The Institute of Contemporary Art, Boston presents Jim Hodges: Give More Than You Take, the first comprehensive survey of American artist Jim Hodges (b. 1957), one of the most compelling sculpture and installation artists working today. This major, nationally traveling exhibition explores the trajectory of the artist’s career from 1987 through the present integrating sculpture, installation, photography, drawing, collage, and several room-size environments. Co-organized by the Walker Art Center, Minneapolis and the Dallas Museum of Art,Jim Hodges: Give More Than You Take is coordinated for the ICA by Anna Stothart, Assistant Curator.
Born in Spokane, Washington, Jim Hodges has been based in New York City since the early 1980s, when he came to study painting at Pratt Institute. Eschewing the medium early on in his career, he evolved in the late 1980s and early 1990s the thoughtful, materials-based practice that characterizes his work to this day. Hodges’s work typically begins with humble, even overlooked materials—silk scarves and flowers, mirrors, light bulbs, glass, clothing, metal chains, decals, and sheet music—that he transforms through simple gestures or actions such as drawing, sewing, folding or unfolding, transferring, cutting, assembling, and unraveling. These acts of poetic reconsideration elevate his pieces to other levels of interpretation and meaning. The results are poignant sculptural meditations on life, love, loss, and a range of human experience.

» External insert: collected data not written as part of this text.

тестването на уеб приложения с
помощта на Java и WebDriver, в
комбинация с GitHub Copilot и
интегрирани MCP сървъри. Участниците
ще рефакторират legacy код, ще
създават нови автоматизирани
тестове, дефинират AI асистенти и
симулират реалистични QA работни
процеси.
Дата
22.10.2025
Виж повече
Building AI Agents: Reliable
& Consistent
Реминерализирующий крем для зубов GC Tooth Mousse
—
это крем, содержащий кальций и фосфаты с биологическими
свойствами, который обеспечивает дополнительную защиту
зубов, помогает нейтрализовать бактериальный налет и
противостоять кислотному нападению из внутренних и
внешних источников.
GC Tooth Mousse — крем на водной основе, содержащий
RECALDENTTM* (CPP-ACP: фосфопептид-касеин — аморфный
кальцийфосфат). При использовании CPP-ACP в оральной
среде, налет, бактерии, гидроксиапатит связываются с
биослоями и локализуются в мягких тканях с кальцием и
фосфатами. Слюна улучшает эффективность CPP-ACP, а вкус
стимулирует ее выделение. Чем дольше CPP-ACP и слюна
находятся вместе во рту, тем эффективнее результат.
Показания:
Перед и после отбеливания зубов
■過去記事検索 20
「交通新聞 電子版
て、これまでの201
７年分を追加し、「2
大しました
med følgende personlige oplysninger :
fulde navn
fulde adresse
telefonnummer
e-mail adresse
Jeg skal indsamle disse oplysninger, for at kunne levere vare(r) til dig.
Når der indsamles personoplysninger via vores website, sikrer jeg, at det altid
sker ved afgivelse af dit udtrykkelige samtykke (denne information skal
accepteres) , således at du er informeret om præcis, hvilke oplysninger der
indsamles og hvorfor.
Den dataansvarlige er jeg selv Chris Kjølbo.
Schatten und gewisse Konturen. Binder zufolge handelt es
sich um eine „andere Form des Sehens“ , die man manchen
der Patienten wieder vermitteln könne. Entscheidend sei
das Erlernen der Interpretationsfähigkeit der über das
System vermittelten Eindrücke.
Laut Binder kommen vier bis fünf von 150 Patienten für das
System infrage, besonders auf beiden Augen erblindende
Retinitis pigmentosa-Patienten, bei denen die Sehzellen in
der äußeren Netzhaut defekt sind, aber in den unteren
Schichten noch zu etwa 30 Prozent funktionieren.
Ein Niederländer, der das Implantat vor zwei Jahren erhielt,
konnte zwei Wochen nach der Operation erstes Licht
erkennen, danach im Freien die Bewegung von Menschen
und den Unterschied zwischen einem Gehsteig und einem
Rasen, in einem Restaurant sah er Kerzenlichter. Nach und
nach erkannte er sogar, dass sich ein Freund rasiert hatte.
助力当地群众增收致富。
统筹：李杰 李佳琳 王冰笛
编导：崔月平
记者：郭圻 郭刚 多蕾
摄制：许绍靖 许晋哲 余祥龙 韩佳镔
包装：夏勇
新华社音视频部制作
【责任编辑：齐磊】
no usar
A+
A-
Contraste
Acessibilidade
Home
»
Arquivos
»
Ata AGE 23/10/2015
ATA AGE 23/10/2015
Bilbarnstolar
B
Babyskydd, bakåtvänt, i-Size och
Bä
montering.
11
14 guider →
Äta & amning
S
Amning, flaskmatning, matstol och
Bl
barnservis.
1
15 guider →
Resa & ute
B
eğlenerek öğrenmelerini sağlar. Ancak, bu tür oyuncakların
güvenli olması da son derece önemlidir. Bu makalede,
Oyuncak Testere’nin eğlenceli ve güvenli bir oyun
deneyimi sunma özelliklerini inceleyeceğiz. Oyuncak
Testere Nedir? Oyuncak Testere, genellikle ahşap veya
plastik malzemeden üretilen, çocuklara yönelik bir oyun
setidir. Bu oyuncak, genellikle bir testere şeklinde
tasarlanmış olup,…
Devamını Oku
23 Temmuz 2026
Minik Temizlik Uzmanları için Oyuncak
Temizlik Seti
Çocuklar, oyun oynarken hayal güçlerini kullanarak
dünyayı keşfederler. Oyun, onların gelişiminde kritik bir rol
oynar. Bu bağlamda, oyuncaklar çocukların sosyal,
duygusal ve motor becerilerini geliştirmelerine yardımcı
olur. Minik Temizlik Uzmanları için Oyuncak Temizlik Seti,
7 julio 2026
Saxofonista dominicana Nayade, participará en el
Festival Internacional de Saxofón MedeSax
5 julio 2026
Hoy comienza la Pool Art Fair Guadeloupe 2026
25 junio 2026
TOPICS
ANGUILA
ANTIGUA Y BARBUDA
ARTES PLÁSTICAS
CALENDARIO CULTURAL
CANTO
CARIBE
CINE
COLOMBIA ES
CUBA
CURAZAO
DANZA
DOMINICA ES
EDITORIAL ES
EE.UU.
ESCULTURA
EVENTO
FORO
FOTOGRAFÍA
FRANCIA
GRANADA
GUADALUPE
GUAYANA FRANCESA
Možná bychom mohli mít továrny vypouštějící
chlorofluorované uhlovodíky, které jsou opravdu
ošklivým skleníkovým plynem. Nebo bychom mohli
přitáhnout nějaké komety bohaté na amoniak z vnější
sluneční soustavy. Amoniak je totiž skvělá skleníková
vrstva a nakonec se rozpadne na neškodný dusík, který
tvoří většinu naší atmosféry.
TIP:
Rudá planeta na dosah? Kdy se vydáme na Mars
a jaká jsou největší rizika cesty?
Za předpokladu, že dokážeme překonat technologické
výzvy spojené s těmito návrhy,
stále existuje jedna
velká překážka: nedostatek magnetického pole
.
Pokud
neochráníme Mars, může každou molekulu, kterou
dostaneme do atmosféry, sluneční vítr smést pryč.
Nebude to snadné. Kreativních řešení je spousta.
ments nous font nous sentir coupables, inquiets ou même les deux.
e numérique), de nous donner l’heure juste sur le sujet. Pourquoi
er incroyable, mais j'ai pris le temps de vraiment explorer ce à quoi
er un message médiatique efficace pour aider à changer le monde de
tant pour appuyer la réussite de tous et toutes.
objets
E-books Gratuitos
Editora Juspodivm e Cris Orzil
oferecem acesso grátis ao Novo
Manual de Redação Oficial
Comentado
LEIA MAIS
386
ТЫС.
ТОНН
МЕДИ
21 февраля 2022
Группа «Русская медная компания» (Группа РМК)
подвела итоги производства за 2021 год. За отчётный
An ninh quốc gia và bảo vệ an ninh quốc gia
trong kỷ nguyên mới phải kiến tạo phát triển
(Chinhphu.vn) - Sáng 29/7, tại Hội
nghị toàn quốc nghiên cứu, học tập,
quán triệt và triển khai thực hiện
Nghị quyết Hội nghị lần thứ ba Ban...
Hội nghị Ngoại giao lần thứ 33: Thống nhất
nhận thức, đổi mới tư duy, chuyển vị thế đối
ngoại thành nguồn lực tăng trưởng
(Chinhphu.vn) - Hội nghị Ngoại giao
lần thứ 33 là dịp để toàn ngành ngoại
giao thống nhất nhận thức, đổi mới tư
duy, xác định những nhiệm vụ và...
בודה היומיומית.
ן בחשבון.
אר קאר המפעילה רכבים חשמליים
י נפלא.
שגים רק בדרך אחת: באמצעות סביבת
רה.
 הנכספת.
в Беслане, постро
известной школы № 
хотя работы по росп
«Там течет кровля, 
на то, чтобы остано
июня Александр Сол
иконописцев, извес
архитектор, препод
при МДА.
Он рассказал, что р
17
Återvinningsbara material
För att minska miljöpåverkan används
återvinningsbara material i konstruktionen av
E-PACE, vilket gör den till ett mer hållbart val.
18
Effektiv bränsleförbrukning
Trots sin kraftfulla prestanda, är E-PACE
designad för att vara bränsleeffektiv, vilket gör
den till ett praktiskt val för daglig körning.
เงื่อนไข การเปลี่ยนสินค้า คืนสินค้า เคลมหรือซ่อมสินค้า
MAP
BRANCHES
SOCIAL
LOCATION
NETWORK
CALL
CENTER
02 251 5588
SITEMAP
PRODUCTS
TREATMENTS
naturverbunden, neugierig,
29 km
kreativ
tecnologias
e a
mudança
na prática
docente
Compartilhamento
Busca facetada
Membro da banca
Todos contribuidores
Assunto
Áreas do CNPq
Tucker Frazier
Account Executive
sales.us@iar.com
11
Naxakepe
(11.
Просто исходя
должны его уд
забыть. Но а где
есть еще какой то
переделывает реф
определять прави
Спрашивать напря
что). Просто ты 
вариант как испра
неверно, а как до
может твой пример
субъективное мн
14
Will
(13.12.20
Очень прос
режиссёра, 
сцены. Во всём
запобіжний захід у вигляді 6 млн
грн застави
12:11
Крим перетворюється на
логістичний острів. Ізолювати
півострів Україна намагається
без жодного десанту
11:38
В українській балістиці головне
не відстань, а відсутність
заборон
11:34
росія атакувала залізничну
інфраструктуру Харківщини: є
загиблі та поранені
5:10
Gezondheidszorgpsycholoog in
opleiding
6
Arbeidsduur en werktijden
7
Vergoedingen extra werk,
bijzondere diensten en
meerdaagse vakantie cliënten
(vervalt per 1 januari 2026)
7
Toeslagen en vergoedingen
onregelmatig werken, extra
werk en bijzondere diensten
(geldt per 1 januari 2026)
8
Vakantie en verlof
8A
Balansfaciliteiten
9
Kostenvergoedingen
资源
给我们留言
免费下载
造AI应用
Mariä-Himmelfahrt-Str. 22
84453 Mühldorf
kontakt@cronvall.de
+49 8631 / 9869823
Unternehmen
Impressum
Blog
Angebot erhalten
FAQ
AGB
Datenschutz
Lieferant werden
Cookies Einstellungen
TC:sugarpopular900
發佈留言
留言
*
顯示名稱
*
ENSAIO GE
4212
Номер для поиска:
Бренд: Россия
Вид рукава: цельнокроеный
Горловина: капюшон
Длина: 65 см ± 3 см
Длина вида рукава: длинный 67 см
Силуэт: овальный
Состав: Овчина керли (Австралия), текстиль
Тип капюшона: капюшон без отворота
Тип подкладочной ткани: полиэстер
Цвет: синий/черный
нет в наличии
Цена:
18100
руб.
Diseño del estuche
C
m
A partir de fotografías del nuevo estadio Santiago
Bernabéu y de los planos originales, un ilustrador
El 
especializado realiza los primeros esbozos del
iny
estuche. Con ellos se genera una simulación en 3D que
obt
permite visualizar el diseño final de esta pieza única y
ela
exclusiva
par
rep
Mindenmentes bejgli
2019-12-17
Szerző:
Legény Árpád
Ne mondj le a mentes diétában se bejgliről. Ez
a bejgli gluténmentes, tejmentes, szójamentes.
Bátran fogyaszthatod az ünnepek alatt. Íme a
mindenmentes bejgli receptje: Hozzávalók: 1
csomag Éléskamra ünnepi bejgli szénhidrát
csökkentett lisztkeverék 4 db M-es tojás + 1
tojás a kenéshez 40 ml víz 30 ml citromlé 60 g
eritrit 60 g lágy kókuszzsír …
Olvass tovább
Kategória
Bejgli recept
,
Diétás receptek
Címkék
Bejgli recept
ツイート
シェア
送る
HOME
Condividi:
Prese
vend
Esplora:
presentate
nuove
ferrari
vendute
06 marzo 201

Hodges came of age as an artist in the late 1980s and 90s, an intense period in American society marked by censorship, political conservatism, and the height of the AIDS crisis. Many of his early works, including A Diary of Flowers (1994), comprised of doodled coffeehouse napkins pinned to the wall, have been discussed and interpreted through the lens of loss and memorial that marked this moment. Indeed, Hodges is part of a generation of sculptors, including Felix Gonzalez-Torres, Robert Gober, Roni Horn, Kiki Smith, and Katharina Fritsch, who collectively ushered in a new visual language in the 1990s distinguished by generosity, metaphor, and restraint. This approach was in sharp contrast to the more acerbic, didactic language-based art that characterized the preceding decade.
Organizing curators Olga Viso, Executive Director of the Walker Art Center, and Jeffrey Grove, Senior Curator of Special Projects & Research at the Dallas Museum of Art, who both have long histories working with Jim Hodges, took inspiration from the artist when organizing the exhibition. Instead of displaying the work chronologically, they worked closely with Hodges to conceive a sequence of themed rooms that bring together a variety of artworks across media and time to elicit a range of impressive environments or experiences. The series of mirrored wall works titledMovements (2005–2009), for example, dapple brilliant reflected light, as well as the viewer’s own reflection, on the surrounding floors and walls. These works conjure feelings of lightness and dispersion in contrast to the dark, sensorial environment of the adjacent dark gate (2008), a rarely exhibited room-size installation that also engages the viewer’s sense of smell.
In addition to showcasing rarely seen works, including Untitled (Gate) (1991), and ghost (2008)—Jim Hodges: Give More Than You Take debuts a new work made specifically for the exhibition. Untitled (one day it all comes true) (2013), an expansive wall tapestry that is one of the most labor-intensive and epic works by the artist to date, is comprised of thousands of individual pieces of denim in every shade of the material’s spectrum.